Before raising the number of workers for ORES:
- has anyone done an analysis of where this additional traffic comes from?
- Is logging of both the MW extension and the application adequate to understand where this additional traffic is coming from?
I would rather block an abuse/fix the logging so that we could understand what is going on than trying to throw more resources (that we don't really have, given the scb cluster has a couple of servers already in the red RAM-wise) to it.
So after taking a quick look at ORES's logs: around 70% of requests come from changepropagation for "precaching". Also
My opinion is we should rather:
- Turn precaching off now while we season the storm
- Make the MW extension send to ores the client IP and UA as headers, and log those in ORES so that we can debug the origin of issues we have.
- Maybe make the MW extension not go via varnish to talk to ORES itself would be a nice, unrelated plus.

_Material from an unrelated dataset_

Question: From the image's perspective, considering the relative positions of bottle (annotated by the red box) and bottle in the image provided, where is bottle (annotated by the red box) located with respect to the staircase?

I'm ok with turning precaching back on when we have found and resolved the source of this enormous traffic surge we are seeing (if it's not precaching itself).
https://github.com/wikimedia/change-propagation/pull/161 will reduce the old by disabling CP in wikis where the extension is enabled (so it won't hurt because the extension does the precaching too).
From my further analysis of logs:
- there is one API heavy hitter, whose rate of consumption didn't change significantly in the last few days
- there is, at the same time, a surge in the number registered at ores.*.score_processed.count that doesn't seem to have anything to do with that
Until we can understand what is causing that surge, I don't see a good reason to increase the number of workers we have.
So, graphing ores.*.scores_request.*.count it shows most requests seem to come from etwiki, investigating this further. RechentChanges suggests this is not coming from any form of bot activity.
Looking into it better, the api user wasn't a red herring after all; I am going to ban the use of oresscores from the mw api since:
- AIUI it's not "officially released"
- it has only one user, the abuser
- we don't really want to raise the number of workers for this use, we could not keep up with the MW API capacity anyways.